We worked in a makeshift hospital in the Coliseo Bincito, an enormous covered stadium. The gym floor was littered with enough camp cots to house 250 patients, empty on my arrival and full by the time I left. Two tents, one for Red and another for Yellow/Green triaged patients, handled the 24-hr influx of outpatients that was at over 200 per day when I left.

The main area kept getting patients with scabies and bedbugs, and I was a little paranoid that I would get exposed to the infestations. I named a few different rats I kept seeing running amok amongst the stacks of MREs that constituted our food.
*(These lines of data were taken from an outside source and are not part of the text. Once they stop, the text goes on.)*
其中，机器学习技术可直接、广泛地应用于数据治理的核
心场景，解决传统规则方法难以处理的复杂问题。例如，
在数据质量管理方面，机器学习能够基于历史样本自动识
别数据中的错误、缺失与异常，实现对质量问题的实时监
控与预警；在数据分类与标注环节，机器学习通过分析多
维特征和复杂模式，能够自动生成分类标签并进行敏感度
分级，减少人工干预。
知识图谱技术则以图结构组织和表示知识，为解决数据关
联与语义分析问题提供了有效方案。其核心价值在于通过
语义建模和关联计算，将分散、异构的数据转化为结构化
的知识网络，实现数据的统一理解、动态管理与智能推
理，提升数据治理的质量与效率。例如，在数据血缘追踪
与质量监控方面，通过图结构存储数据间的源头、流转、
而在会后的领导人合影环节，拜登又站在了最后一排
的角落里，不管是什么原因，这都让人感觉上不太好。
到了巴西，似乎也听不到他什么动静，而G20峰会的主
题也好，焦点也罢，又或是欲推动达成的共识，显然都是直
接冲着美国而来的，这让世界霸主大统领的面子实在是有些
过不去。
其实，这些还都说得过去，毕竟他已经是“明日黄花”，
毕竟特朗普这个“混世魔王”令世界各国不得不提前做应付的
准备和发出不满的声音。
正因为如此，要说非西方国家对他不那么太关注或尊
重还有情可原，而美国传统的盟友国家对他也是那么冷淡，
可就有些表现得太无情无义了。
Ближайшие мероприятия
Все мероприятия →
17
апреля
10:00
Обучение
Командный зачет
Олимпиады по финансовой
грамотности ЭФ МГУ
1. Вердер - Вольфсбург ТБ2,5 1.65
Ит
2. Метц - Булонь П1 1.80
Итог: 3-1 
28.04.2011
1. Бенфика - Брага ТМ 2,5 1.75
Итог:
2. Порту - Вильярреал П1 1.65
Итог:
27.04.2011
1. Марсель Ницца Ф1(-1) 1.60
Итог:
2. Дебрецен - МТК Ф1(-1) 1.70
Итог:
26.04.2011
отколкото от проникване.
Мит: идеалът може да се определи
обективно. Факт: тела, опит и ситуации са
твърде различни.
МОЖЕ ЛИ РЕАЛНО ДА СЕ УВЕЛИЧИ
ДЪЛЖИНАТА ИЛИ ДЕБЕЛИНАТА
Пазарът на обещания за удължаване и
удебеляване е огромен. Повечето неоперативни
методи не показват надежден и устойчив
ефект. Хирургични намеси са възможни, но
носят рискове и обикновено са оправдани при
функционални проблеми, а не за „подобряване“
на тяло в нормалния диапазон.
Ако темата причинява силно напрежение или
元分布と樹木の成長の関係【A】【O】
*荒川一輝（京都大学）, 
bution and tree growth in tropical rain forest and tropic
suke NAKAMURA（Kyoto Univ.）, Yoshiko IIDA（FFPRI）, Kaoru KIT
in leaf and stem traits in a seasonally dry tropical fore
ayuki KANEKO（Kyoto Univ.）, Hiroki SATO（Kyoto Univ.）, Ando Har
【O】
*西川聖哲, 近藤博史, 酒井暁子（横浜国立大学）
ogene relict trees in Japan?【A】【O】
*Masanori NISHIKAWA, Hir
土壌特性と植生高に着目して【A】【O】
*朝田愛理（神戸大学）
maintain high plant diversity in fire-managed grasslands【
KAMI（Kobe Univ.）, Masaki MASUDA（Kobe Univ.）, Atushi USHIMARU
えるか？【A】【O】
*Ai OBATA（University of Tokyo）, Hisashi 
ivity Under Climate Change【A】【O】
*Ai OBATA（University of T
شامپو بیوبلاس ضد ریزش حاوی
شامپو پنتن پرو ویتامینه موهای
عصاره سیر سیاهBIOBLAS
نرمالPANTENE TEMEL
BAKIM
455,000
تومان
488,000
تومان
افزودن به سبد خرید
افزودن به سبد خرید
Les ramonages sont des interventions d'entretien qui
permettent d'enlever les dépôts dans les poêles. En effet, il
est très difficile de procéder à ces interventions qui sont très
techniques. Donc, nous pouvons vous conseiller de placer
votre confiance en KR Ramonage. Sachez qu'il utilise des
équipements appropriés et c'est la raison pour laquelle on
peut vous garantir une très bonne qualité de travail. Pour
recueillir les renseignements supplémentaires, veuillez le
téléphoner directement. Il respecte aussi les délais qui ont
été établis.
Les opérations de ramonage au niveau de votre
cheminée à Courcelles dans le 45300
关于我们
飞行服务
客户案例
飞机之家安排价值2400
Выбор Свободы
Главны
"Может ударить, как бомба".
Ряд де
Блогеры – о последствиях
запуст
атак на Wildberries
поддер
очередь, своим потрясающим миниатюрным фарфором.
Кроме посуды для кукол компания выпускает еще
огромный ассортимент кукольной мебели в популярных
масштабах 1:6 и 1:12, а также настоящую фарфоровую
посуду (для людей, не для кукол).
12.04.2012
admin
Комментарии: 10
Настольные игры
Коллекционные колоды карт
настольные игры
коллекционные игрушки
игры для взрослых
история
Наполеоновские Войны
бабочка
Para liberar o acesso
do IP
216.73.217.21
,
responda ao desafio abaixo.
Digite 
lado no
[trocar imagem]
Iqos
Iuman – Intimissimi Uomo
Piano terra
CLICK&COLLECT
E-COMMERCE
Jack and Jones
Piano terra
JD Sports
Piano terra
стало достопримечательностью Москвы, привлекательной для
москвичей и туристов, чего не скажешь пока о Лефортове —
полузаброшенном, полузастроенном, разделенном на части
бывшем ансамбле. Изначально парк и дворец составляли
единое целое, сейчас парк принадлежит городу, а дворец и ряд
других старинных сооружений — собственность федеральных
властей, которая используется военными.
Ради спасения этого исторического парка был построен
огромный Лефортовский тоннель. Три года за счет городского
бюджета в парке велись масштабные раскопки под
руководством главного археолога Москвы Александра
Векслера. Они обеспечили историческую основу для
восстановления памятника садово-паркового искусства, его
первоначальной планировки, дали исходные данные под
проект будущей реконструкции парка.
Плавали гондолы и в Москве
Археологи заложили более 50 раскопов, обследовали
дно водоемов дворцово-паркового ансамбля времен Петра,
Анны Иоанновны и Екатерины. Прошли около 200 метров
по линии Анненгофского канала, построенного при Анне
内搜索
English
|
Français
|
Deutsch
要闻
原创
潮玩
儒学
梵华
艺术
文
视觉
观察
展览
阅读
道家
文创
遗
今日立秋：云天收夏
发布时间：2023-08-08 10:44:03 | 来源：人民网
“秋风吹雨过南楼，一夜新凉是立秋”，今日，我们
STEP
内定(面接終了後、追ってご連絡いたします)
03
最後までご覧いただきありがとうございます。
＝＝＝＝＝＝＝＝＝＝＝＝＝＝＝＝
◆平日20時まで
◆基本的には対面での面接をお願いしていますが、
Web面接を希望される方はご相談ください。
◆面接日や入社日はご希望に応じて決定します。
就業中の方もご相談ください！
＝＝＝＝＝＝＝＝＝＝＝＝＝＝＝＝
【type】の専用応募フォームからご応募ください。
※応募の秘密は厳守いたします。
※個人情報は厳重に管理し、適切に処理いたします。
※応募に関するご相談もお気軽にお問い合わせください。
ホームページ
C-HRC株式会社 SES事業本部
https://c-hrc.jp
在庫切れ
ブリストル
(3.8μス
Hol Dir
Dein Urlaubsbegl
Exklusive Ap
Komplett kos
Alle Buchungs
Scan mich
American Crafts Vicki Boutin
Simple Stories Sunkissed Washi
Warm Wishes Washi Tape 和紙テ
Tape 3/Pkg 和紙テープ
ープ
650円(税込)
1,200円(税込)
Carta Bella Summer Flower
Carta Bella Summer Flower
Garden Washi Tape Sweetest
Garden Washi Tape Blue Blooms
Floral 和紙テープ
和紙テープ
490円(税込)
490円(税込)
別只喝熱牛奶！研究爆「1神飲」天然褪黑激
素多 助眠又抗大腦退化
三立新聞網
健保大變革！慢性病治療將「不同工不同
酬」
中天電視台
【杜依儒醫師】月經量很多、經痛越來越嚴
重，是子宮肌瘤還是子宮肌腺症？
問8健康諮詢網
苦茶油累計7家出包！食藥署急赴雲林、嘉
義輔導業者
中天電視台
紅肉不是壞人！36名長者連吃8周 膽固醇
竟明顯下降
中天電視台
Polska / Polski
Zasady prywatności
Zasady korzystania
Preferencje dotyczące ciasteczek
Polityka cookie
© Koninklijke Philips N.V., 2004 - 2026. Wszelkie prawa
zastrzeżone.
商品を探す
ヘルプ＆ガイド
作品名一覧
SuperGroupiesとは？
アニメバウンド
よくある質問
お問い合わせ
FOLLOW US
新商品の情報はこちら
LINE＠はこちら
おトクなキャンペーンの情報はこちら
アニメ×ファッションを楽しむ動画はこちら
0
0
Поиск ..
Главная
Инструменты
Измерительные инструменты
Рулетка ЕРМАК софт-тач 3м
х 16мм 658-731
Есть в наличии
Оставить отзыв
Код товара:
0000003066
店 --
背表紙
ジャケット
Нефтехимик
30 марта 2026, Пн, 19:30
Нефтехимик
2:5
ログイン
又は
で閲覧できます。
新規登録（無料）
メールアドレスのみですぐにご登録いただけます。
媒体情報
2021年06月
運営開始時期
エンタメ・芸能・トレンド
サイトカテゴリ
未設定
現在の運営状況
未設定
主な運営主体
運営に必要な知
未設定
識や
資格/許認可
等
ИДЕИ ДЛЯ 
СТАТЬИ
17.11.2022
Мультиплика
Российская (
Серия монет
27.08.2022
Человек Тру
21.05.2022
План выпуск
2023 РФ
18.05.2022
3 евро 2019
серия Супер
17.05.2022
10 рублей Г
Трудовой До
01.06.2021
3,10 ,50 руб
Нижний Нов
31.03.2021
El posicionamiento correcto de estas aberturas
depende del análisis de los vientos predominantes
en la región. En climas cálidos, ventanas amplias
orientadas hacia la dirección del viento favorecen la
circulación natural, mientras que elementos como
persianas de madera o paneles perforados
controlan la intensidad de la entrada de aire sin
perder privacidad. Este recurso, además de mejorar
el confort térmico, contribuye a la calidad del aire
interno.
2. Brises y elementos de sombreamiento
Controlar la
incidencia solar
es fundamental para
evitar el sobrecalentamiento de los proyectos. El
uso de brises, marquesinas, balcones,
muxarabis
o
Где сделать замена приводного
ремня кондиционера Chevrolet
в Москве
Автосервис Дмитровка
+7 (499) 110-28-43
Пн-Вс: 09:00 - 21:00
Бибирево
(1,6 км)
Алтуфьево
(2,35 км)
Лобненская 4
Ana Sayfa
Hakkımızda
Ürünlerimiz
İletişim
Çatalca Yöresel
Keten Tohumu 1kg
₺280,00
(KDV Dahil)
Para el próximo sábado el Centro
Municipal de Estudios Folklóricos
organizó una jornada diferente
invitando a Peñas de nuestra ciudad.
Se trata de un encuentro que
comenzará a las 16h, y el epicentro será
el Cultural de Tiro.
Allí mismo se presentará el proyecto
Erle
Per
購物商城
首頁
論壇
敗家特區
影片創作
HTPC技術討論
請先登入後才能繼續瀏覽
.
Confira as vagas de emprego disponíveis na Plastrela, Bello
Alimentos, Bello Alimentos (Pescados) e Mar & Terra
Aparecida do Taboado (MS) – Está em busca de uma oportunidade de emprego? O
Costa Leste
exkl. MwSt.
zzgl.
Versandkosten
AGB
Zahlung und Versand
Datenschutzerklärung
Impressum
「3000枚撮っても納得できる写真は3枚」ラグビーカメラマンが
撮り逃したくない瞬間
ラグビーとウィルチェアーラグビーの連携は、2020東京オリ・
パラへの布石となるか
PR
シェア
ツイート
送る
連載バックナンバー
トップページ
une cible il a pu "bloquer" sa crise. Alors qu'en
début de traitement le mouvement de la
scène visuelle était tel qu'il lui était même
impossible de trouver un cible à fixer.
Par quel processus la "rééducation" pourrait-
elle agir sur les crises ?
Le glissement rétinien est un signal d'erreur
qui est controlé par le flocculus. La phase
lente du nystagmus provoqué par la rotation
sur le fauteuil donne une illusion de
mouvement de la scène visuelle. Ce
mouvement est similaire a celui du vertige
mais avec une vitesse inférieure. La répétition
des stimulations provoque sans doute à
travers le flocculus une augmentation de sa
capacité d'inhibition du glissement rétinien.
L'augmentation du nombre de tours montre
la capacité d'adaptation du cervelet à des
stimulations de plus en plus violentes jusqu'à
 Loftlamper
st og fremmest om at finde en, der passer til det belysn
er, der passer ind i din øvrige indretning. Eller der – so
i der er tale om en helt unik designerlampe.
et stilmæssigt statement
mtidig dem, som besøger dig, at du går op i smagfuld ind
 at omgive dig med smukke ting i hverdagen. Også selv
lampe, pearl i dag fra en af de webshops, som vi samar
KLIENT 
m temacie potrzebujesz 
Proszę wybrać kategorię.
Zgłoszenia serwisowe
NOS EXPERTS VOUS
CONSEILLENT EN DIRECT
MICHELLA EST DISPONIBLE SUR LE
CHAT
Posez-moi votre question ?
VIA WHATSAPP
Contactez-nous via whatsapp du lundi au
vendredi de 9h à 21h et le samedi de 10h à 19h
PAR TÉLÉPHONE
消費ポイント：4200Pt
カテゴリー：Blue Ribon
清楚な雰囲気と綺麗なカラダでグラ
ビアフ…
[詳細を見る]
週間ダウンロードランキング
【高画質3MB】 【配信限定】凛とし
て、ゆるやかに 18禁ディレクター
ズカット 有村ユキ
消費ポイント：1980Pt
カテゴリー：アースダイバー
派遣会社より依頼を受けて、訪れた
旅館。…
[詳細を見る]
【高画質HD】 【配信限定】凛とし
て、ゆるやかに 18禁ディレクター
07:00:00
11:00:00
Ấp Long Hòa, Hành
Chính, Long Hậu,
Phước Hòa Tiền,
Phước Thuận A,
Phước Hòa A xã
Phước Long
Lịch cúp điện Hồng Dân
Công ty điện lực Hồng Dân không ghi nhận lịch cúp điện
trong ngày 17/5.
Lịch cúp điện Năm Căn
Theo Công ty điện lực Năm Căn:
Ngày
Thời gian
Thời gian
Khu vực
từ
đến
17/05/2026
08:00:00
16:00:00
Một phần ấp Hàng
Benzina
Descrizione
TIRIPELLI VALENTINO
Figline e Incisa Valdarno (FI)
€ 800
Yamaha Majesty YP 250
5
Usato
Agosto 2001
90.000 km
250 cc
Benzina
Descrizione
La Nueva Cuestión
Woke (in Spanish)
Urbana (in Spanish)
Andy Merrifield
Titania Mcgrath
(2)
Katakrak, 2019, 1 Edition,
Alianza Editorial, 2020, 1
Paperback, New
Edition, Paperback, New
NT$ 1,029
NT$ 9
There was no power or running water in the area, weeks after Hurricane Maria. Patients came in for everything, as the local hospitals were either closed or at maximum capacity. One of the FEMA operators told me they had gone into the local hospital and they measured the temperature as greater than 115 degrees inside on the medical-surgical ward; the ICUs were full again, following a massive death toll during the initial power outage when the hospitals realized their unmaintained generators did not work. 

I saw some interesting conditions, such as rat bites on people's feet from when they were sleeping. Also leptospirosis. Most memorably was an intracranial hemorrhage I recognized in a four-year-old girl. She had fallen to the concrete floor of the shelter where she and her siblings were staying with their single mother; the FEMA pediatrician had completely missed her massive focal deficits, stating the girl was just "tired." 

I had just come on the night shift as the charge nurse, and when I heard about this patient I decided to go take a look. The mother recounted the story to me (I was thanking God that I spoke Spanish, as we didn't have an interpreter available at the moment). As soon as I saw the girl, I realized something was off. She was four years old and yet couldn't communicate with me. I picked her up and set her on the floor; she immediately buckled on the right side. I lifted up one arm after the other, again with catastrophic unilateral weakness. 

I told the mother to wait and I alerted the military personnel that we needed a helicopter to get their child to the nearest neuro trauma center. The physician working my shift (a native Puerto Rican and amazing doctor) assessed the child and immediately agreed. 

The pediatrician was an arrogant, bullish woman who was livid that we had sent her patient out without consulting her (we couldn't find her). She refused to see that the child was critically ill. Personally, I have never been so angry in my entire life with any provider. 

It was a difficult couple of weeks, but certainly memorable. We finally got some degree of air conditioning after the first couple of days. Our rooms of cots were crowded, but I was able to use an extension cord to plug into a generator to power my CPAP so that I could sleep better (I had assumed I wouldn't be able to use it while I was there). ICE and DEA agents guarded our gated campus, but every day I was able to sneak off and jump the back fence, where I did long jogs to explore the local areas. It was like the city had been bombed by an angry, celestial force of nature. 

I kept some local newspapers. Maybe I will be able to scan them into the computer somehow?